Article de presse: Le Petit Livre rouge
Publié le 17/01/2022
Extrait du document
18 avril 1966 - Tout rouge, du rouge éclatant de sa couverture de plastique, le voilà donc arrivé de Pékin le fameux petit livre des citations de Mao Zedong.
C'est " le " livre de la Chine des gardes rouges, celui qui vole au-dessus des milliers de garçons en treillis bleu et des filles aux mèches courtes dans les grands défilés, tenu à bout de bras, souvent ouvert à la page de la photo, ou mieux encore, comme Lin Biao en a donné l'exemple, tenu, avec l'index passé entre deux pages, pour bien montrer qu'on vient juste d'en interrompre la lecture. C'est le " best-seller " universel et obligatoire, trente millions d'exemplaires pour la première édition, que tout bon Chinois laisse dépasser de sa poche, ou, mieux, qu'il tient toujours à la main, qu'il arbore accroché à sa bicyclette, qu'il ouvre dans l'autobus, qu'il étudie avec ardeur tout en mangeant son bol de riz ou son pain à la vapeur.

========================================================================

_CONSIGNE 1_
Extrayez de l'article sur le Petit Livre rouge le passage qui commence à « Article de presse: Le » et se termine à « de Mao Zedong. », sans rien y modifier.
_CONSIGNE 2_
Poursuivez l'article sur le Petit Livre rouge en reprenant immédiatement après sa dernière phrase.

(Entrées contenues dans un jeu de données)
========================================================================

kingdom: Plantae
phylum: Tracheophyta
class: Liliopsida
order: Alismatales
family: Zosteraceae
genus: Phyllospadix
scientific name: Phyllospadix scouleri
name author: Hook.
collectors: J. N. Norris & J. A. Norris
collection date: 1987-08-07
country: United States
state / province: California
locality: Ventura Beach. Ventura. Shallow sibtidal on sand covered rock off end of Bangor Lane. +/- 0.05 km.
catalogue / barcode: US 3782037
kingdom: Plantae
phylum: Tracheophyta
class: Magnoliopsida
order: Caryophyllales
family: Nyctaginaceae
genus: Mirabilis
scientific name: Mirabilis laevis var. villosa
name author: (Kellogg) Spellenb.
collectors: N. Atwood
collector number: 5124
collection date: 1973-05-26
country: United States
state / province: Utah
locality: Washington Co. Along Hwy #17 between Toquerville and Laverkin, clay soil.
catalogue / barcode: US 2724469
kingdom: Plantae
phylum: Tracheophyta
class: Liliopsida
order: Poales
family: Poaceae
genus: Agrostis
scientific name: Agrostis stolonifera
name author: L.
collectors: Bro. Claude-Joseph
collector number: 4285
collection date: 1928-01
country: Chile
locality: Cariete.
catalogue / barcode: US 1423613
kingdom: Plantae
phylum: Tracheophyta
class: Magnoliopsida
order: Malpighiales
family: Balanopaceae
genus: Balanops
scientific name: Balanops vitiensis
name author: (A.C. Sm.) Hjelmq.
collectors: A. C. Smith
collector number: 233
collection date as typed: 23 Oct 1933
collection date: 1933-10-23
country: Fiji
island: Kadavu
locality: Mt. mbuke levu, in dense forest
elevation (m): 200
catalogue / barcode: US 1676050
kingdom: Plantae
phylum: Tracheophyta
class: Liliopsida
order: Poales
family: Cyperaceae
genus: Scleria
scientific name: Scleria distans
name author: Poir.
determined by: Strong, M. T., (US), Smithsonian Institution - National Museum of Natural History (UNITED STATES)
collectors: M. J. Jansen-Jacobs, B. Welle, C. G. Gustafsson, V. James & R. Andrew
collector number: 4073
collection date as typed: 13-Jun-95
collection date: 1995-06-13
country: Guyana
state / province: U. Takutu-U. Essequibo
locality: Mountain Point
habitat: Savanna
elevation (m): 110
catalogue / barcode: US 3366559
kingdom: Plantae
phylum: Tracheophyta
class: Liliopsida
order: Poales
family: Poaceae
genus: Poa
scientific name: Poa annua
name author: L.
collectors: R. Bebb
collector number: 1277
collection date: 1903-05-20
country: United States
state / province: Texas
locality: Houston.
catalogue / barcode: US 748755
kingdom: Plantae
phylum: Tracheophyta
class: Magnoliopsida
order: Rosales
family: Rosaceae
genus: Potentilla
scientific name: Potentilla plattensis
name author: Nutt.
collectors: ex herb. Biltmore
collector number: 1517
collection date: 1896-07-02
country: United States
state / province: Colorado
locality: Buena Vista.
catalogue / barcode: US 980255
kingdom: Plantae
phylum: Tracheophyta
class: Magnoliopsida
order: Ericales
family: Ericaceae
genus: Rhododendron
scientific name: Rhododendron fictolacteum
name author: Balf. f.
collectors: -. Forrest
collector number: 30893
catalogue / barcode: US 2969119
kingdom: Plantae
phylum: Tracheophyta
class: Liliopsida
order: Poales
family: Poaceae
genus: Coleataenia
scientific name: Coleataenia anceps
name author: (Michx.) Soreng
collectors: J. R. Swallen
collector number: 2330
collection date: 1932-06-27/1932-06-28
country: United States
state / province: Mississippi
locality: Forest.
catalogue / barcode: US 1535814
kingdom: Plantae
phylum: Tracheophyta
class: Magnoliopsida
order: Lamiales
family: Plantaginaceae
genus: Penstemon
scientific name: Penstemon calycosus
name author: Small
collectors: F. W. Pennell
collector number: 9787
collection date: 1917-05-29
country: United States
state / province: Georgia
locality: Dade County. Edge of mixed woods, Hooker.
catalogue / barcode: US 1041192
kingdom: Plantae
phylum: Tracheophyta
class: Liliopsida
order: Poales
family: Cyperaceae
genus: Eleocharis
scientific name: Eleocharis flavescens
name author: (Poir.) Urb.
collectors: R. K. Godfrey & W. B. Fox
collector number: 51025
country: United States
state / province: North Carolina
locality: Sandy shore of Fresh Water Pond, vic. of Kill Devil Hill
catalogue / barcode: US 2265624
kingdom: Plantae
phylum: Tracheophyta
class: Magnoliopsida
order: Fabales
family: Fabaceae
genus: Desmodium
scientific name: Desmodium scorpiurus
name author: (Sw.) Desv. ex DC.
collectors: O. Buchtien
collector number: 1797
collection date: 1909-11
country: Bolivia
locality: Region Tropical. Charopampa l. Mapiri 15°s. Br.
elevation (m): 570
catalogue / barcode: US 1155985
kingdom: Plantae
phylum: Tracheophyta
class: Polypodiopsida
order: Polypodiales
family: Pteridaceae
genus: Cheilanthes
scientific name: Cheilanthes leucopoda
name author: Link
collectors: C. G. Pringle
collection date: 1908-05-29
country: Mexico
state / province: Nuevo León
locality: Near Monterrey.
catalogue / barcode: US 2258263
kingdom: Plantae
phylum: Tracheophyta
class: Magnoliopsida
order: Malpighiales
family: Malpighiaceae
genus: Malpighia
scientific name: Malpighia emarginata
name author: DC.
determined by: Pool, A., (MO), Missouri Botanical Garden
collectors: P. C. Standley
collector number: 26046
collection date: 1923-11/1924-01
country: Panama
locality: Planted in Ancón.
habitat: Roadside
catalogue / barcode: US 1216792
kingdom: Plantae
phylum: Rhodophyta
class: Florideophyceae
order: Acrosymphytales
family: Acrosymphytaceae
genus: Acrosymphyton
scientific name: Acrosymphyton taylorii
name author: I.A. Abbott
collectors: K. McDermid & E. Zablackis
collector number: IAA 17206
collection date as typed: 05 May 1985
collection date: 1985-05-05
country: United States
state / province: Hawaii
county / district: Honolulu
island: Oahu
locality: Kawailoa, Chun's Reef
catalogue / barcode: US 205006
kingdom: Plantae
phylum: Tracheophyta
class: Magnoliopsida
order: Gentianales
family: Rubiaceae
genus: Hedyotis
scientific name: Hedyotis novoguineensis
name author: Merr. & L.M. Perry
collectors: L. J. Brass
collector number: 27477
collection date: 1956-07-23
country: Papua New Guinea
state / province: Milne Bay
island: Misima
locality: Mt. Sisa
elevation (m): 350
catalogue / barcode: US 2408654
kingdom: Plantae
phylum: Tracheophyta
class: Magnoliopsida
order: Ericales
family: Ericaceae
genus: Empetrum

========================================================================

_RÉSULTAT OBTENU 1_
Article de presse: Le Petit Livre rouge
Publié le 17/01/2022
Extrait du document
18 avril 1966 - Tout rouge, du rouge éclatant de sa couverture de plastique, le voilà donc arrivé de Pékin le fameux petit livre des citations de Mao Zedong.

_RÉSULTAT OBTENU 2_
Tout de suite, une chose frappe. Contrairement à ce qu'on aurait pu attendre, les textes que voilà ne sont en aucune façon des passages faciles des oeuvres de Mao, choisis pour des lecteurs encore jeunes ou pour des esprits encore simples. Ils ne présentent pas une vulgarisation ou une simplification de la doctrine, ni un abrégé ou un condensé du maoïsme. Les citations sont courtes et vite lues, c'est vrai, mais ce sont des textes abstraits, ardus, pas faciles à comprendre sans un sérieux apprentissage marxiste.
Trente-trois chapitres couvrent un peu tous les sujets, depuis le parti communiste ou la lutte de classes jusqu'à la culture et l'art, les femmes, la jeunesse, en passant par la guerre populaire, la ligne de masse, le service du peuple, la culture idéologique de soi-même, etc. Voici en quelque cinq ou six cents citations la pensée correcte, celle que sept cents millions de Chinois ont le devoir d'installer dans leur tête et plus encore de traduire en actes.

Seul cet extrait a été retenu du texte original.